# TASK SET:
(a) From the forum thread about covering high school sports, copy the stretch from "Dale Cooper Member" through "it's like, though." word for word.
(b) Pick up the forum thread about covering high school sports and keep it going from its last line.

     
  5. Dale Cooper

    Dale Cooper Member

    Any sport such as high school soccer, baseball and bad girls' basketball (90 percent of high school girls' basketball) when I'm bored out of my mind, look into the stands and see 30 fans for each side -- made up exclusively of parents, little brothers/sisters, boyfriends/girlfriends -- and I realize: "Everyone who will read this story is at the game."
     
  6. WSKY

    WSKY Member

    Sounds riveting. Fortunately for me, I won't likely ever have the pleasure of hitting up a cross-country meet. Thanks for telling me what it's like, though.
     
  7. RossLT

    RossLT Guest

    Swimming and Wrestling, cause the parents of the athletes are fucking crazy
     
  8. luckyducky

    luckyducky Guest

    Ditto. Also on my extreme dislike list: Cross county, soccer, volleyball. And rounding out my top five? Golf. Hate it. Hate playing it, hate watching it on tv, hate covering it. Sucks when I have no choice though.

    I enjoy covering swimming and gymnastics, so, of course, I am the only preps person at my paper that does either (I can't wait to see what happens in two weeks when the district and state meets are on the same weekends for those two sports). I grew up on softball and baseball, and I've lived in "track town usa." Track and field is cake to cover, as long as you don't have to type in the agate.
     
  9. Crimson Tide

    Crimson Tide Member

    Testify.
     
  10. Norman Stansfield

    Norman Stansfield Active Member

  11. FishHack76

    FishHack76 Active Member

    I would agree with the person who wrote track. One time, I covered a high school indoor invitational, and having never covered the sport, I showed up at the start which was around 3 or 4 p.m.
    It started getting around 7 when I thought, "Well hopefully they'll be done in another hour." Then came 8. Then came 9, and then came 10 o' freakin' clock. It was six or seven hours long.

Chart analysis data:

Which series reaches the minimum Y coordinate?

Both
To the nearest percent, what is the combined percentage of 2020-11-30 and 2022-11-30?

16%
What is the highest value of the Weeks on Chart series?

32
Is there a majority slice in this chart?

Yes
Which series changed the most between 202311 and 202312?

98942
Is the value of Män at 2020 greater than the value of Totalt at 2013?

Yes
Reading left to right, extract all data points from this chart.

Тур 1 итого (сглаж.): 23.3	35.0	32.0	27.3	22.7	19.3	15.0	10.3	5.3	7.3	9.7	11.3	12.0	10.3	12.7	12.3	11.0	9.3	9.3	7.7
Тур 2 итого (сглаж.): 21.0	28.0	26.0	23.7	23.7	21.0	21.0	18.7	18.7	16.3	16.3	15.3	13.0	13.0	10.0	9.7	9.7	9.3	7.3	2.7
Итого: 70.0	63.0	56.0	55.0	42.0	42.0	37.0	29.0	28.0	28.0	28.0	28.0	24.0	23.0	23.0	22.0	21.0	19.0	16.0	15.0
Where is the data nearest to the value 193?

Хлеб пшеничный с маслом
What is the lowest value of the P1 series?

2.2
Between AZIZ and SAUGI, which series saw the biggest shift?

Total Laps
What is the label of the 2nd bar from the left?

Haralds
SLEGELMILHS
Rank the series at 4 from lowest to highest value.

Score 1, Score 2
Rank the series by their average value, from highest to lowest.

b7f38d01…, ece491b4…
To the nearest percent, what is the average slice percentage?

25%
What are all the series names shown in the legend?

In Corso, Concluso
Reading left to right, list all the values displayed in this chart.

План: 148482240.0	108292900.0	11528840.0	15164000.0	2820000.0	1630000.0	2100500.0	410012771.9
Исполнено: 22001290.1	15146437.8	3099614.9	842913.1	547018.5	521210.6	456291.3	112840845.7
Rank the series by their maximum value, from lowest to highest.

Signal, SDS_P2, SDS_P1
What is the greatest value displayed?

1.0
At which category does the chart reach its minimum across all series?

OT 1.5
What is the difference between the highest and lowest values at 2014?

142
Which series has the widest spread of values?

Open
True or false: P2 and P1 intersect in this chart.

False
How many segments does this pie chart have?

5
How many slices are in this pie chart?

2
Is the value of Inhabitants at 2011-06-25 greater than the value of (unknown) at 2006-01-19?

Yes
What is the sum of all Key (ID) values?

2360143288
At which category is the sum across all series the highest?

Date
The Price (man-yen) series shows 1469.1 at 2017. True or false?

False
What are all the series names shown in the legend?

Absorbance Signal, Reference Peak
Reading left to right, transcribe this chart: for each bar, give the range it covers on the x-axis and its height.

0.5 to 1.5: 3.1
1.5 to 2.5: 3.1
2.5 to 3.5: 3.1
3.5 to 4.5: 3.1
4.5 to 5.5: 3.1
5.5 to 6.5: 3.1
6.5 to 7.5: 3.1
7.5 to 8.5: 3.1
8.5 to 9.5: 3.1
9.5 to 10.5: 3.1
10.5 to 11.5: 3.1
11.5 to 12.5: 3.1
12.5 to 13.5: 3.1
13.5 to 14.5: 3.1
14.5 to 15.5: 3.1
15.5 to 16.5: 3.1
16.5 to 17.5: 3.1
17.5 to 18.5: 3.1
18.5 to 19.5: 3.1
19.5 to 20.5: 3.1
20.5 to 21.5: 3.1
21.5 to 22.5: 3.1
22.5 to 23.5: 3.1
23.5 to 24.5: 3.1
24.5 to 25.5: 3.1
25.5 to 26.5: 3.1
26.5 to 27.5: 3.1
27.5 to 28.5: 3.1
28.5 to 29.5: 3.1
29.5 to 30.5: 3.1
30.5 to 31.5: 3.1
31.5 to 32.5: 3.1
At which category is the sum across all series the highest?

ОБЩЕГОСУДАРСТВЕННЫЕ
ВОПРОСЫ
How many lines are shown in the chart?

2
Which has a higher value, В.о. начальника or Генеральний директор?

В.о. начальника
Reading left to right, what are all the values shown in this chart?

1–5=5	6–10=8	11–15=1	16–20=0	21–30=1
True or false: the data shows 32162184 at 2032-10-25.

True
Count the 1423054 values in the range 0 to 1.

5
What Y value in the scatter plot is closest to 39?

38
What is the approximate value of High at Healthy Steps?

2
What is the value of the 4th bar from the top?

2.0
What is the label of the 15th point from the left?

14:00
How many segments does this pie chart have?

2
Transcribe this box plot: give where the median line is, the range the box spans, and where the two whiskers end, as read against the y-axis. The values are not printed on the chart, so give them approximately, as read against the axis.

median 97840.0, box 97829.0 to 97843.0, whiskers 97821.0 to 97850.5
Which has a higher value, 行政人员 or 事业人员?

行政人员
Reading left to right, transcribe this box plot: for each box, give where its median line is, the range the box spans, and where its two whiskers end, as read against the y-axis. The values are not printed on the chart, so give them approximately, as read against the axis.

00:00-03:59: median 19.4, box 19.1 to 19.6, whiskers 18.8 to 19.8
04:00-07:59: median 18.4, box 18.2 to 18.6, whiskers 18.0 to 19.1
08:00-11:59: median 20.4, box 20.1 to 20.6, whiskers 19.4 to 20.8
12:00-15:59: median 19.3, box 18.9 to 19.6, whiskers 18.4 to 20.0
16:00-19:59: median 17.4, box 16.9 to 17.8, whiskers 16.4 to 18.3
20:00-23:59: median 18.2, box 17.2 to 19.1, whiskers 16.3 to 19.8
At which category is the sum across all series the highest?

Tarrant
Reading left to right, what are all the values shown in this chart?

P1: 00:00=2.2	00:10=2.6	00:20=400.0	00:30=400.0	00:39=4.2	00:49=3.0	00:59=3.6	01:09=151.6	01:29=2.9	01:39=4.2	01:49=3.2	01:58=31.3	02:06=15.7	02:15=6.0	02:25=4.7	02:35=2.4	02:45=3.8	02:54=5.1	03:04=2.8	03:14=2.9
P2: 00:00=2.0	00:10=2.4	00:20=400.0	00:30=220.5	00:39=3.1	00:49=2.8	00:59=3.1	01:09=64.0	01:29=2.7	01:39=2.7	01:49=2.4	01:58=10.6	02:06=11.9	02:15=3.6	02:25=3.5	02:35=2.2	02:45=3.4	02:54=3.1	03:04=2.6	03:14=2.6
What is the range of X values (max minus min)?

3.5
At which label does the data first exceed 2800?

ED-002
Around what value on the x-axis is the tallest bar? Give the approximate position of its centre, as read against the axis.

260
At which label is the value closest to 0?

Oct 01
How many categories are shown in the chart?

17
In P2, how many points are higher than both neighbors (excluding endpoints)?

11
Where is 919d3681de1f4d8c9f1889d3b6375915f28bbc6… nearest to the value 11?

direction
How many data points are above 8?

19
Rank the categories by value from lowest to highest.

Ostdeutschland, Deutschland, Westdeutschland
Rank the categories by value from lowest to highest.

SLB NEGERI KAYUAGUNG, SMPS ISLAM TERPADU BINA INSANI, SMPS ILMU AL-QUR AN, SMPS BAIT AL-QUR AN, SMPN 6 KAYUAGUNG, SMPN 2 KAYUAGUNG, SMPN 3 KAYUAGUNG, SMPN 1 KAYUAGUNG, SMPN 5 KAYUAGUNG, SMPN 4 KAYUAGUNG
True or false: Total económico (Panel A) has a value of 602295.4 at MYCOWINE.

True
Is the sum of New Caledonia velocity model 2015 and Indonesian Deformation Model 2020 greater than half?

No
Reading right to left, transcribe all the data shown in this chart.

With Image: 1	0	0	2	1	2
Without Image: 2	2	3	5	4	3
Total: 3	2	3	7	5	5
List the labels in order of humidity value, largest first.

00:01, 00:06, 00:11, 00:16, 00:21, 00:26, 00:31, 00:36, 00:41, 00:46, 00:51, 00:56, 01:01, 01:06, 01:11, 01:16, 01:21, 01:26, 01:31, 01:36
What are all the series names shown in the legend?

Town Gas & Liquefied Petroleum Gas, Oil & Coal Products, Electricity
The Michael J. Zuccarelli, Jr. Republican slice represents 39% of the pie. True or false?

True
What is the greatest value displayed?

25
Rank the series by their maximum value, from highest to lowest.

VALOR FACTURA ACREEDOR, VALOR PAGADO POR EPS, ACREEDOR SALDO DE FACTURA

# OUTPUTS BY TASK:
(a)
Dale Cooper Member

    Any sport such as high school soccer, baseball and bad girls' basketball (90 percent of high school girls' basketball) when I'm bored out of my mind, look into the stands and see 30 fans for each side -- made up exclusively of parents, little brothers/sisters, boyfriends/girlfriends -- and I realize: "Everyone who will read this story is at the game."
     
  6. WSKY

    WSKY Member

    Sounds riveting. Fortunately for me, I won't likely ever have the pleasure of hitting up a cross-country meet. Thanks for telling me what it's like, though.

(b)
    On top of that, there was also nowhere to sit in this fieldhouse. The one set of bleachers quickly filled with parents, and I had to stand or walk around the entire time.

    Having been a high school wrestler, I like covering wrestling. I understand why reporters who have little experience would think it was boring because it can be. I was telling the girlfriend the other day how at one tournament where I was eliminated early, I threw rocks into a lake for two or three hours to pass the time.
    I covered a conference wrestling champoinship this weekend that took three hours for 14 sets of matches.

    Early season softball is wonderful in comparison to early season baseball. I couldn't imagine sitting through that all the time. I did it a couple times, but I had the fortune of covering softball for seven years. Those 1-0 games in an hour were a breeze to the 15-7 baseball ones where neither pitcher could find the plate.
    There was one game where it was about 30 degrees with the wind blowing in at probably 25-30 mph. I put my chair (which I highly recommend for anyone covering baseball or softball ... get one of those soccer mom chairs) behind the windscreen on the backstop. That made it two degrees warmer. The game ended in a scoreless tie after 13 innings and never resumed.

    As far as covering events below high school level, I had a mix of experiences but most of them good. I wouldn't advocate covering below varsity because I think there's a time and place for coverage. However, I did a couple of junior high basketball championships, and they were decent experiences. In one of them, I saw two future Division I girls players face off, including a pretty notable one that's currently in school and should be a No. 1 pick in the WNBA. The game before that (the "junior varsity" teams) was a 14-11 double overtime thriller where one person got kicked out for cursing at the ref, one girl (a future DI volleyball player) shot at the wrong basket and started crying. Everytime someone made a mistake there was crying and carrying on and tears.
    The kids were genuinely excited to talk to me, whereas, some of the high school athletes in my area could care less sometimes if they were interviewed or if you just went away.
     
  12. zeke12

    zeke12 Guest

    Exactly.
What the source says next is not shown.